■ **TAREAS A REALIZAR**:
[1] Indique si cada afirmación concuerda con el texto sobre el calendario maya y responda sí o no, citando literalmente las palabras del texto que lo deciden: (a) El estudio de la Universidad de Tulane apareció en Ancient Mesoamerica. (b) Los investigadores propusieron limitar la observación a cuatro periodos de 819 días. (c) Veinte ciclos de 819 días equivalen aproximadamente a 45 años.
[2] Según el texto sobre el calendario maya, ¿en qué universidad trabajan los antropólogos autores del estudio?
[3] Prosiga el texto sobre el calendario maya a partir de su última oración.

■ **FRAGMENTO SELECCIONADO**:
---+---
Los mayas no predijeron el fin del mundo: estaban leyendo las estrellas
El calendario maya no anunciaba el fin del mundo: escondía un mapa del cielo
Durante años, el calendario maya quedó atrapado en una de las historias favoritas de la cultura popular: la supuesta profecía del fin del mundo para el 21 de diciembre de 2012. Pasó aquella fecha, el mundo siguió girando y la civilización maya, lejos de haber anunciado una catástrofe, volvió a aparecer ante los científicos como lo que probablemente fue: una sociedad con un conocimiento extraordinariamente sofisticado del tiempo y del cielo.
Ahora, una investigación ha dado una nueva pista para entender uno de los enigmas más persistentes de su sistema calendárico: el llamado ciclo de 819 días.
El problema llevaba décadas sobre la mesa. Los investigadores sabían que los antiguos mayas utilizaban un conteo de 819 días, pero no conseguían establecer con claridad qué fenómeno astronómico correspondía con él. Algunas piezas encajaban, pero otras parecían quedar fuera.
La respuesta, según un estudio de antropólogos de la Universidad de Tulane publicado en Ancient Mesoamerica, podría estar precisamente en que se estaba mirando el ciclo desde una escala demasiado pequeña.
En lugar de cuatro periodos de 819 días, los investigadores propusieron ampliar la observación hasta 20 ciclos, es decir, un periodo de aproximadamente 45 años. Al hacerlo, apareció un patrón: los periodos sinódicos de los planetas visibles desde la Tierra comenzaron a coincidir con distintos puntos del sistema calendárico.
---+---
(Tareas de comprensión de figuras)

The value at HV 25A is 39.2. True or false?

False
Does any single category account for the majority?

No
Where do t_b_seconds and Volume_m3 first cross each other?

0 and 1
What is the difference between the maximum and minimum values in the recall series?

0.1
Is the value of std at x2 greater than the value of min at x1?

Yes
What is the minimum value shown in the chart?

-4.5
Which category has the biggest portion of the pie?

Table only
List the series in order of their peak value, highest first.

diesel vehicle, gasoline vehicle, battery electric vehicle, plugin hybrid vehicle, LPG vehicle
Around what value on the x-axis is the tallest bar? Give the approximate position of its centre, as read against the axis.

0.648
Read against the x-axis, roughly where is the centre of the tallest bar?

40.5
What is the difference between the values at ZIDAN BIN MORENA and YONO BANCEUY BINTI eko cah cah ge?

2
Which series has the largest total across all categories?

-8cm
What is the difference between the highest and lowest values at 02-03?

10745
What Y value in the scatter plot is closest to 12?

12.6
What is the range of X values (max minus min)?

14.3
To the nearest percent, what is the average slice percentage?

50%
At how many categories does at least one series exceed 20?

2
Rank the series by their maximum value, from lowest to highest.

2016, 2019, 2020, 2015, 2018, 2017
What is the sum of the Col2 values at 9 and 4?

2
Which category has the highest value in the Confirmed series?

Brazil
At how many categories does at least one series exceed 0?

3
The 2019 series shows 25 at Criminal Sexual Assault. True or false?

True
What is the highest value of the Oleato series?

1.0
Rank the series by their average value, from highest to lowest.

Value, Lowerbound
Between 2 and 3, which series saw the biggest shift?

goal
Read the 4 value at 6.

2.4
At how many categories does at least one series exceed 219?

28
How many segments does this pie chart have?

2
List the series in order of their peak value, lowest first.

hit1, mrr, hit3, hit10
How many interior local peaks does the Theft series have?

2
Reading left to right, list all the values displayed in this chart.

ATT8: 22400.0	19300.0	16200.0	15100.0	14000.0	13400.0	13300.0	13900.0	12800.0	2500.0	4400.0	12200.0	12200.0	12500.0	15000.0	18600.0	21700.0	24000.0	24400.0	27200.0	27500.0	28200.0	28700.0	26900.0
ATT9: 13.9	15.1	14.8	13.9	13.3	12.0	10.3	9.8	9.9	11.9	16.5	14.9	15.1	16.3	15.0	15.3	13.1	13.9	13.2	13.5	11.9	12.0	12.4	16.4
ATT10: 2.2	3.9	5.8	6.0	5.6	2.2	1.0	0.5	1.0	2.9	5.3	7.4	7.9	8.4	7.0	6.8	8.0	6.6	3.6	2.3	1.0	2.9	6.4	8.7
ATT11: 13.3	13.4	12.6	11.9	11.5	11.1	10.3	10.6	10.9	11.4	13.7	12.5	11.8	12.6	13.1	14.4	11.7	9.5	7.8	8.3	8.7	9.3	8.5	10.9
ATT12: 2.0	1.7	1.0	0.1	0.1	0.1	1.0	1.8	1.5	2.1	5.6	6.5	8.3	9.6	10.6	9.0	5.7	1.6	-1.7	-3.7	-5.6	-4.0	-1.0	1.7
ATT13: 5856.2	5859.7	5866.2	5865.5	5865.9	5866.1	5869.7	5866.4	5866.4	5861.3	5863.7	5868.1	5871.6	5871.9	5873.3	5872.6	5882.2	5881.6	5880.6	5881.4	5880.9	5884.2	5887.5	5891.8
---+---
■ **RESULTADOS DEL EJERCICIO**:
[1]
(a) Sí: "publicado en Ancient Mesoamerica".
(b) No: "En lugar de cuatro periodos de 819 días, los investigadores propusieron ampliar la observación hasta 20 ciclos".
(c) Sí: "es decir, un periodo de aproximadamente 45 años".

[2] En la Universidad de Tulane.

[3]
La clave estaba en mirar más lejos
Un periodo sinódico es el tiempo que tarda un planeta en volver a ocupar una posición comparable respecto del Sol, visto desde la Tierra. Para los antiguos observadores del cielo, esos movimientos no eran simplemente un espectáculo nocturno: podían estar relacionados con rituales, agricultura, acontecimientos políticos y la manera en que una sociedad entendía el orden del universo.
Uno de los casos que ya había desconcertado a los investigadores era el de Mercurio. Su periodo sinódico es de aproximadamente 117 días y, multiplicado por siete, coincide exactamente con los 819 días.
Pero el problema aparecía con los demás planetas.
Venus, Marte, Júpiter y Saturno no encajaban de manera convincente dentro de un único ciclo de 819 días. La solución propuesta fue ampliar la escala. Al multiplicar el conteo por diferentes factores dentro de un periodo de entre cuatro y 20 ciclos, los movimientos de los planetas visibles comenzaron a encontrar correspondencias.
Lo que parecía un calendario incompleto podría ser, entonces, parte de un sistema mucho más amplio de observación astronómica.
Los mayas no tenían un solo calendario
Aquí está quizá una de las claves para entender por qué durante tanto tiempo se interpretó mal el calendario maya.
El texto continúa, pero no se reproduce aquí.